*TASK OBJECTIVE*.
All the data below goes into the copy word for word, but the pictures don't.

%%

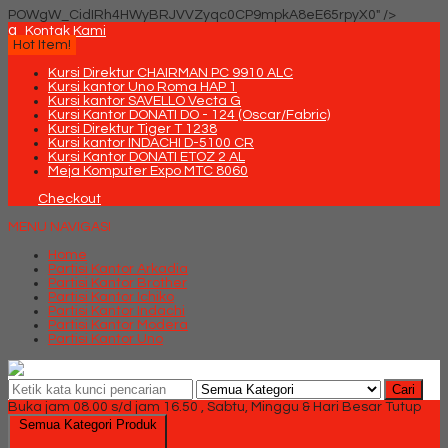
POWgW_CidIRh4HWyBRJVVZyqc0CP9mpkA8eE65rpyX0" />
q
Kontak Kami
Hot Item!
Kursi Direktur CHAIRMAN PC 9910 ALC
Kursi kantor Uno Roma HAP 1
Kursi kantor SAVELLO Vecta G
Kursi Kantor DONATI DO - 124 (Oscar/Fabric)
Kursi Direktur Tiger T 1238
Kursi kantor INDACHI D-5100 CR
Kursi Kantor DONATI ETOZ 2 AL
Meja Komputer Expo MTC 8060
Checkout
MENU NAVIGASI
Home
Partisi Kantor Arkadia
Partisi Kantor Brother
Partisi Kantor Ichiko
Partisi Kantor Indachi
Partisi Kantor Modera
Partisi Kantor Uno
Cari
Buka jam 08.00 s/d jam 16.50 , Sabtu, Minggu & Hari Besar Tutup
Semua Kategori Produk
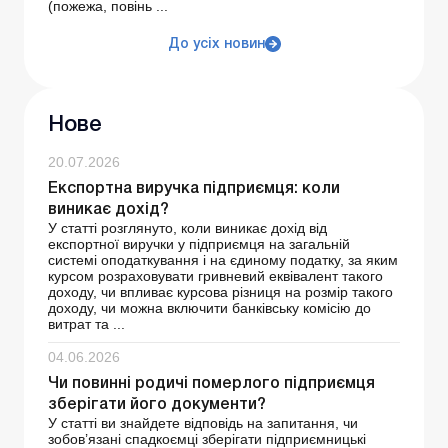
(пожежа, повінь ...
До усіх новин
Нове
20.07.2026
Експортна виручка підприємця: коли
виникає дохід?
У статті розглянуто, коли виникає дохід від
експортної виручки у підприємця на загальній
системі оподаткування і на єдиному податку, за яким
курсом розраховувати гривневий еквівалент такого
доходу, чи впливає курсова різниця на розмір такого
доходу, чи можна включити банківську комісію до
витрат та ...
04.06.2026
Чи повинні родичі померлого підприємця
зберігати його документи?
У статті ви знайдете відповідь на запитання, чи
зобов’язані спадкоємці зберігати підприємницькі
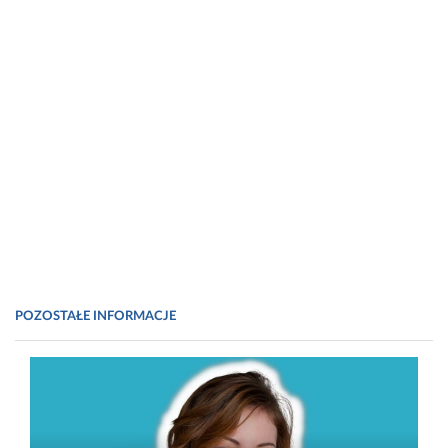
POZOSTAŁE INFORMACJE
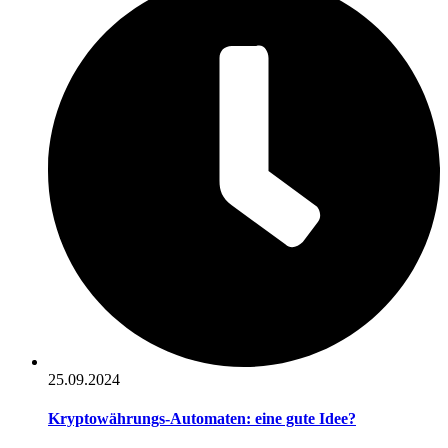
25.09.2024
Kryptowährungs-Automaten: eine gute Idee?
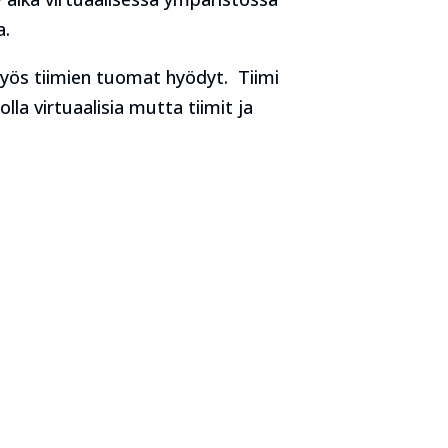
a.
 myös tiimien tuomat hyödyt. Tiimi
lla virtuaalisia mutta tiimit ja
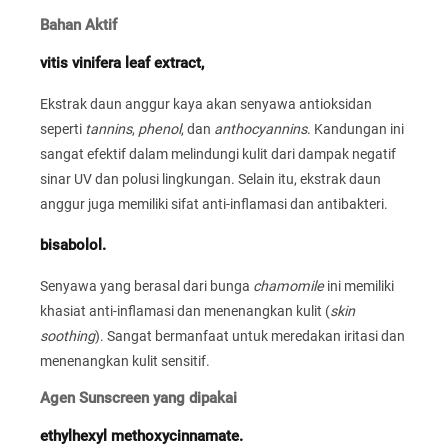
Bahan Aktif
vitis vinifera leaf extract,
Ekstrak daun anggur kaya akan senyawa antioksidan
seperti
tannins
,
phenol
, dan
anthocyannins
. Kandungan ini
sangat efektif dalam melindungi kulit dari dampak negatif
sinar UV dan polusi lingkungan. Selain itu, ekstrak daun
anggur juga memiliki sifat anti-inflamasi dan antibakteri.
bisabolol.
Senyawa yang berasal dari bunga
chamomile
ini memiliki
khasiat anti-inflamasi dan menenangkan kulit (
skin
soothing
). Sangat bermanfaat untuk meredakan iritasi dan
menenangkan kulit sensitif.
Agen Sunscreen yang dipakai
ethylhexyl methoxycinnamate.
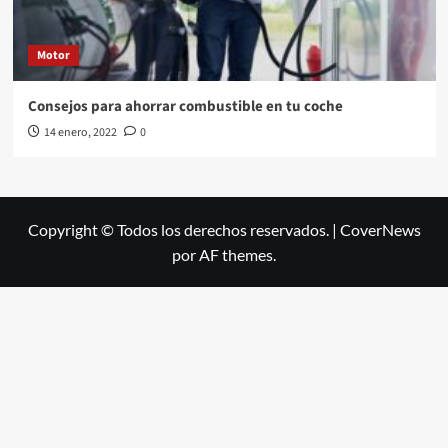
Motor
Consejos para ahorrar combustible en tu coche
14 enero, 2022
0
Copyright © Todos los derechos reservados.
|
CoverNews
por AF themes.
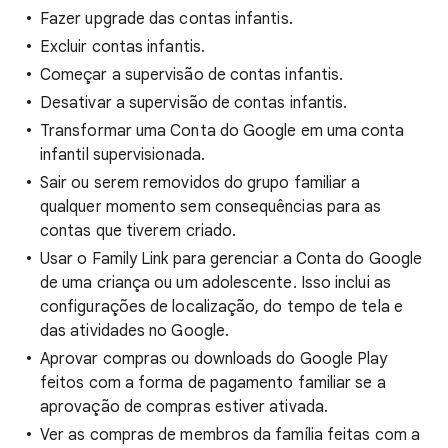
Fazer upgrade das contas infantis.
Excluir contas infantis.
Começar a supervisão de contas infantis.
Desativar a supervisão de contas infantis.
Transformar uma Conta do Google em uma conta
infantil supervisionada.
Sair ou serem removidos do grupo familiar a
qualquer momento sem consequências para as
contas que tiverem criado.
Usar o Family Link para gerenciar a Conta do Google
de uma criança ou um adolescente. Isso inclui as
configurações de localização, do tempo de tela e
das atividades no Google.
Aprovar compras ou downloads do Google Play
feitos com a forma de pagamento familiar se a
aprovação de compras estiver ativada.
Ver as compras de membros da família feitas com a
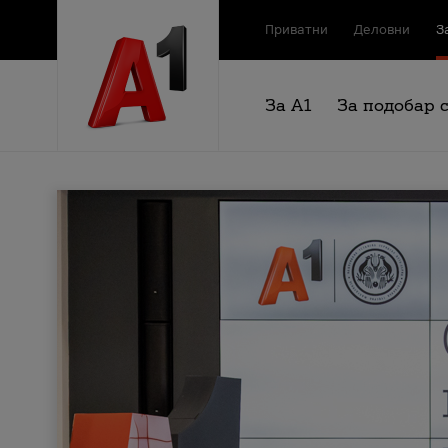
Приватни
Деловни
З
За А1
За подобар 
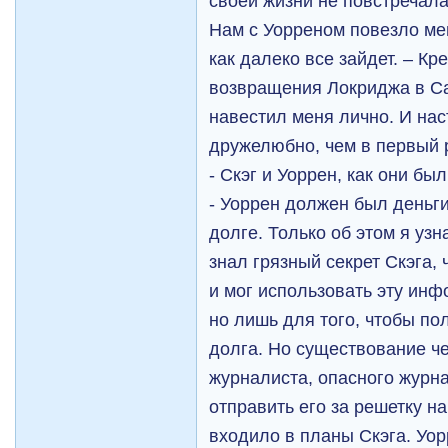
своей жизни не повстречала 
Нам с Уорреном повезло мен
как далеко все зайдет. – Кр
возвращения Локриджа в Са
навестил меня лично. И на
дружелюбно, чем в первый 
- Скэг и Уоррен, как они бы
- Уоррен должен был деньги
долге. Только об этом я уз
знал грязный секрет Скэга, 
и мог использовать эту инф
но лишь для того, чтобы по
долга. Но существование че
журналиста, опасного журна
отправить его за решетку на
входило в планы Скэга. Уо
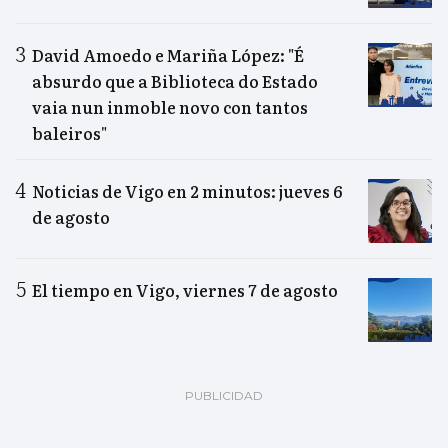
David Amoedo e Mariña López: "É
absurdo que a Biblioteca do Estado
vaia nun inmoble novo con tantos
baleiros"
Noticias de Vigo en 2 minutos: jueves 6
de agosto
El tiempo en Vigo, viernes 7 de agosto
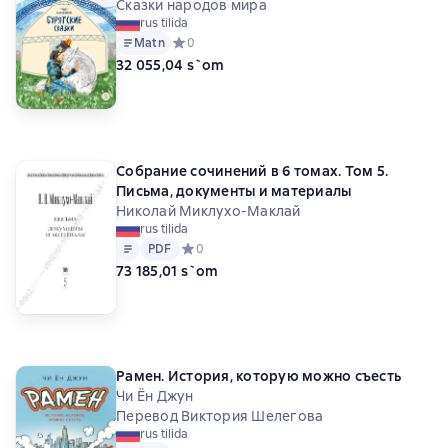
Сказки народов мира
rus tilida
Matn
Средний рейтинг 0 на основе 0 оценок
0
32 055,04 s`om
Собрание сочинений в 6 томах. Том 5.
Письма, документы и материалы
Николай Миклухо-Маклай
rus tilida
Matn
PDF
PDF
Средний рейтинг 0 на основе 0 оценок
0
73 185,01 s`om
Рамен. История, которую можно съесть
Чи Ён Джун
Перевод Виктория Шелегова
rus tilida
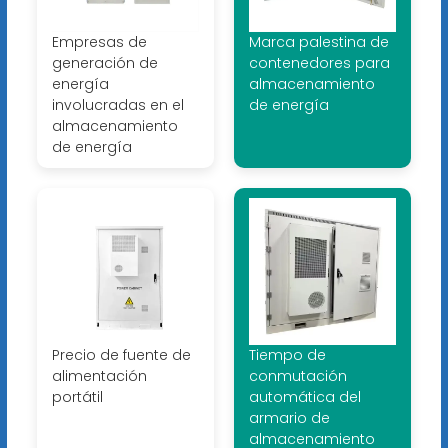
Empresas de
Marca palestina de
generación de
contenedores para
energía
almacenamiento
involucradas en el
de energía
almacenamiento
de energía
Precio de fuente de
Tiempo de
alimentación
conmutación
portátil
automática del
armario de
almacenamiento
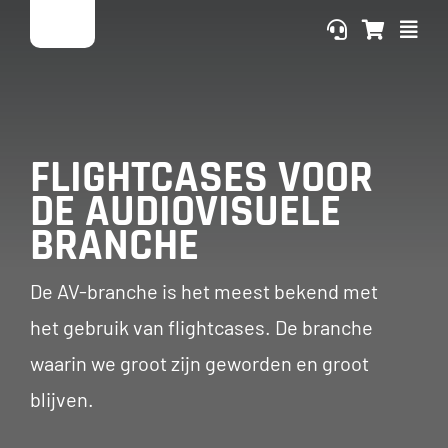
Ga
naar
inhoud
FLIGHTCASES VOOR
DE AUDIOVISUELE
BRANCHE
De AV-branche is het meest bekend met
het gebruik van flightcases. De branche
waarin we groot zijn geworden en groot
blijven.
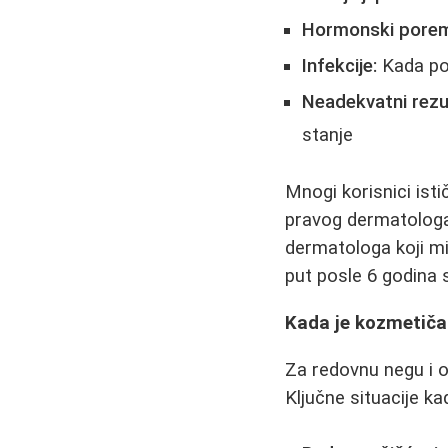
Hormonski porem
Infekcije:
Kada pos
Neadekvatni rezu
stanje
Mnogi korisnici ist
pravog dermatologa 
dermatologa koji mi
put posle 6 godina 
Kada je kozmetiča
Za redovnu negu i 
Ključne situacije k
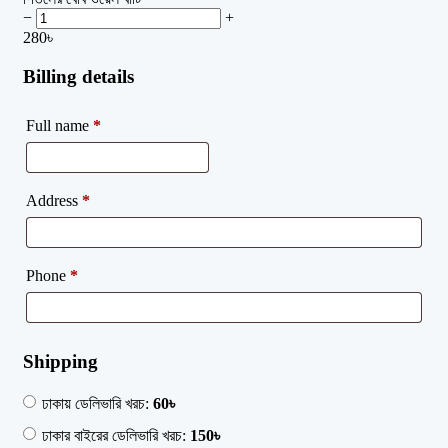
−
+
280
৳
Billing details
Full name
*
Address
*
Phone
*
Shipping
ঢাকায় ডেলিভারি খরচ:
60
৳
ঢাকার বাইরের ডেলিভারি খরচ:
150
৳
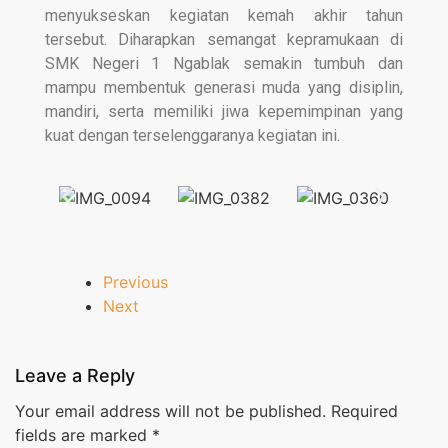
menyukseskan kegiatan kemah akhir tahun
tersebut. Diharapkan semangat kepramukaan di
SMK Negeri 1 Ngablak semakin tumbuh dan
mampu membentuk generasi muda yang disiplin,
mandiri, serta memiliki jiwa kepemimpinan yang
kuat dengan terselenggaranya kegiatan ini.
Previous
Next
Leave a Reply
Your email address will not be published.
Required
fields are marked
*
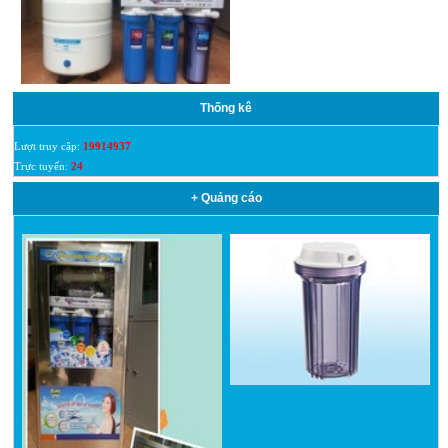
Thống kê
Lượt truy cập:
19914937
Trực tuyến:
24
+ Quảng cáo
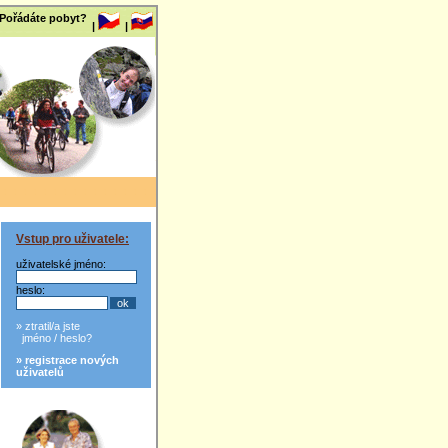
 Pořádáte pobyt?
|
|
Vstup pro uživatele:
uživatelské jméno:
heslo:
» ztratil/a jste
jméno / heslo?
» registrace nových
uživatelů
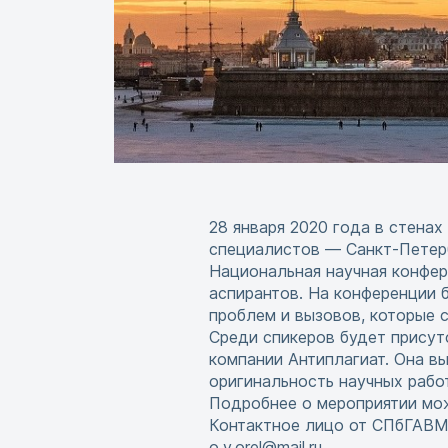
28 января 2020 года в стена
специалистов — Санкт-Петер
Национальная научная конфер
аспирантов. На конференции 
проблем и вызовов, которые с
Среди спикеров будет присут
компании Антиплагиат. Она в
оригинальность научных рабо
Подробнее о мероприятии мож
Контактное лицо от СПбГАВМ:
o.v.orel@mail.ru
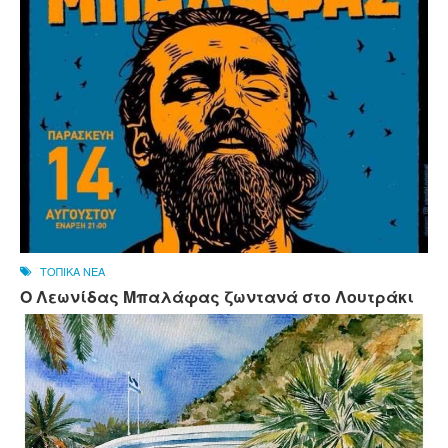
ΤΟΠΙΚΑ ΝΕΑ
Ο Λεωνίδας Μπαλάφας ζωντανά στο Λουτράκι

%%

*ANSWER BELOW*.
POWgW_CidIRh4HWyBRJVVZyqc0CP9mpkA8eE65rpyX0" />
q
Kontak Kami
Hot Item!
Kursi Direktur CHAIRMAN PC 9910 ALC
Kursi kantor Uno Roma HAP 1
Kursi kantor SAVELLO Vecta G
Kursi Kantor DONATI DO - 124 (Oscar/Fabric)
Kursi Direktur Tiger T 1238
Kursi kantor INDACHI D-5100 CR
Kursi Kantor DONATI ETOZ 2 AL
Meja Komputer Expo MTC 8060
Checkout
MENU NAVIGASI
Home
Partisi Kantor Arkadia
Partisi Kantor Brother
Partisi Kantor Ichiko
Partisi Kantor Indachi
Partisi Kantor Modera
Partisi Kantor Uno
Cari
Buka jam 08.00 s/d jam 16.50 , Sabtu, Minggu & Hari Besar Tutup
Semua Kategori Produk
(пожежа, повінь ...
До усіх новин
Нове
20.07.2026
Експортна виручка підприємця: коли
виникає дохід?
У статті розглянуто, коли виникає дохід від
експортної виручки у підприємця на загальній
системі оподаткування і на єдиному податку, за яким
курсом розраховувати гривневий еквівалент такого
доходу, чи впливає курсова різниця на розмір такого
доходу, чи можна включити банківську комісію до
витрат та ...
04.06.2026
Чи повинні родичі померлого підприємця
зберігати його документи?
У статті ви знайдете відповідь на запитання, чи
зобов’язані спадкоємці зберігати підприємницькі
POZOSTAŁE INFORMACJE
25.09.2024
Kryptowährungs-Automaten: eine gute Idee?
a.
 myös tiimien tuomat hyödyt. Tiimi
lla virtuaalisia mutta tiimit ja
Bahan Aktif
vitis vinifera leaf extract,
Ekstrak daun anggur kaya akan senyawa antioksidan
seperti
tannins
,
phenol
, dan
anthocyannins
. Kandungan ini
sangat efektif dalam melindungi kulit dari dampak negatif
sinar UV dan polusi lingkungan. Selain itu, ekstrak daun
anggur juga memiliki sifat anti-inflamasi dan antibakteri.
bisabolol.
Senyawa yang berasal dari bunga
chamomile
ini memiliki
khasiat anti-inflamasi dan menenangkan kulit (
skin
soothing
). Sangat bermanfaat untuk meredakan iritasi dan
menenangkan kulit sensitif.
Agen Sunscreen yang dipakai
ethylhexyl methoxycinnamate.
Motor
Consejos para ahorrar combustible en tu coche
14 enero, 2022
0
Copyright © Todos los derechos reservados.
|
CoverNews
por AF themes.
Fazer upgrade das contas infantis.
Excluir contas infantis.
Começar a supervisão de contas infantis.
Desativar a supervisão de contas infantis.
Transformar uma Conta do Google em uma conta
infantil supervisionada.
Sair ou serem removidos do grupo familiar a
qualquer momento sem consequências para as
contas que tiverem criado.
Usar o Family Link para gerenciar a Conta do Google
de uma criança ou um adolescente. Isso inclui as
configurações de localização, do tempo de tela e
das atividades no Google.
Aprovar compras ou downloads do Google Play
feitos com a forma de pagamento familiar se a
aprovação de compras estiver ativada.
Ver as compras de membros da família feitas com a
Приватни
Деловни
З
За А1
За подобар 
своей жизни не повстречала 
Нам с Уорреном повезло мен
как далеко все зайдет. – Кр
возвращения Локриджа в Са
навестил меня лично. И на
дружелюбно, чем в первый 
- Скэг и Уоррен, как они бы
- Уоррен должен был деньги
долге. Только об этом я уз
знал грязный секрет Скэга, 
и мог использовать эту инф
но лишь для того, чтобы по
долга. Но существование че
журналиста, опасного журна
отправить его за решетку на
входило в планы Скэга. Уо
David Amoedo e Mariña López: "É
absurdo que a Biblioteca do Estado
vaia nun inmoble novo con tantos
baleiros"
Noticias de Vigo en 2 minutos: jueves 6
de agosto
El tiempo en Vigo, viernes 7 de agosto
Сказки народов мира
rus tilida
Matn
Средний рейтинг 0 на основе 0 оценок
0
32 055,04 s`om
Собрание сочинений в 6 томах. Том 5.
Письма, документы и материалы
Николай Миклухо-Маклай
rus tilida
Matn
PDF
PDF
Средний рейтинг 0 на основе 0 оценок
0
73 185,01 s`om
Рамен. История, которую можно съесть
Чи Ён Джун
Перевод Виктория Шелегова
rus tilida
Empresas de
Marca palestina de
generación de
contenedores para
energía
almacenamiento
involucradas en el
de energía
almacenamiento
de energía
Precio de fuente de
Tiempo de
alimentación
conmutación
portátil
automática del
armario de
almacenamiento
Ga
naar
inhoud
FLIGHTCASES VOOR
DE AUDIOVISUELE
BRANCHE
De AV-branche is het meest bekend met
het gebruik van flightcases. De branche
waarin we groot zijn geworden en groot
blijven.
Hormonski porem
Infekcije:
Kada pos
Neadekvatni rezu
stanje
Mnogi korisnici ist
pravog dermatologa 
dermatologa koji mi
put posle 6 godina 
Kada je kozmetiča
Za redovnu negu i 
Ključne situacije k
−
+
280
৳
Billing details
Full name
*
Address
*
Phone
*
Shipping
ঢাকায় ডেলিভারি খরচ:
60
৳
ঢাকার বাইরের ডেলিভারি খরচ:
150
৳
menyukseskan kegiatan kemah akhir tahun
tersebut. Diharapkan semangat kepramukaan di
SMK Negeri 1 Ngablak semakin tumbuh dan
mampu membentuk generasi muda yang disiplin,
mandiri, serta memiliki jiwa kepemimpinan yang
kuat dengan terselenggaranya kegiatan ini.
Previous
Next
Leave a Reply
Your email address will not be published.
Required
fields are marked
*
Thống kê
Lượt truy cập:
19914937
Trực tuyến:
24
+ Quảng cáo
 Pořádáte pobyt?
|
|
Vstup pro uživatele:
uživatelské jméno:
heslo:
» ztratil/a jste
jméno / heslo?
» registrace nových
uživatelů
28 января 2020 года в стена
специалистов — Санкт-Петер
Национальная научная конфер
аспирантов. На конференции 
проблем и вызовов, которые с
Среди спикеров будет присут
компании Антиплагиат. Она в
оригинальность научных рабо
Подробнее о мероприятии мож
Контактное лицо от СПбГАВМ:
o.v.orel@mail.ru
ΤΟΠΙΚΑ ΝΕΑ
Ο Λεωνίδας Μπαλάφας ζωντανά στο Λουτράκι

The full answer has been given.